郭冬升, 顾肇瑞, 郑冰, 董军宇, 郑海永(中国海洋大学)
An unified framework with iterative prediction for both image inpainting and image outpainting
GUO DONGSHENG, GU ZHAORUI, ZHENG BING, DONG JUNYU, ZHENG HAIYONG(Ocean University of China)
Objective: Image inpainting and outpainting an be regarded as the problem of painting unknown regions from known regions, which are research hotspots in computer vision. Recently, deep learning has become the mainstream to deal with image inpainting and outpainting tasks. However, most current solutions treat the cases of inpainting and outpainting separately, which is difficult to adapt to each other. Besides, Convolutional Neural Network (CNN) mainly constitutes the backbone of these methods, which is limited by locality that makes it difficult to paint the long-range content. In this paper, we propose a unified framework for tackling both image inpainting and image outpainting, with the model composed of CNN and Transformer based on divide-and-conquer strategy.
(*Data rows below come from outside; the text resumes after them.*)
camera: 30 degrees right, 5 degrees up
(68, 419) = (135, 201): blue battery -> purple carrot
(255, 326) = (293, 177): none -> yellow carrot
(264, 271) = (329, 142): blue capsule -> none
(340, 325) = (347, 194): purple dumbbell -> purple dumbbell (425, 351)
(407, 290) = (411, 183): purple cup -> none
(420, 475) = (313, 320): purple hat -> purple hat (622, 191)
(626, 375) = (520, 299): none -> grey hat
Method: We divide the problem-solving process into three stages of representation, prediction, and synthesis, where, representation and synthesis are tackled by CNN, for respectively mapping images to features and reconstructing images from features leveraging CNN"s locality, while prediction is dealt with Transformer, which takes full advantages of the powerful modeling ability of global context, and further the mask growth strategy is devised to predict features iteratively, reducing the difficulty of parallelly predicting the features of large-range unknown regions, finally adversarial learning is introduced to improve the fidelity of synthesized images.
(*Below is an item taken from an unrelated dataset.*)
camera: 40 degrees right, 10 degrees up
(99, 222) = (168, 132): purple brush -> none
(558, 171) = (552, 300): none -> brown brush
Result: We conduct comprehensive experiments on different datasets covering both objects and scenes for both image inpainting and image outpainting, and the results demonstrate that our method outperforms state-of-the-art methods in terms of various metrics. Also ablation study validates the efficacy of each component of our method, including the framework structure and the mask growth strategy. Moreover, the impact of layer and head numbers of Transformer on performance is also empirically studied.
Conclusion: This paper proposes an iterative prediction unified framework to address the problems of image inpainting and outpainting. The proposed method outperforms commonly used and advanced methods in terms of performance, and each part of the design contributes to the performance improvement. It demonstrates the application value and potential of the iterative prediction unified framework and method in the problems of image inpainting and outpainting.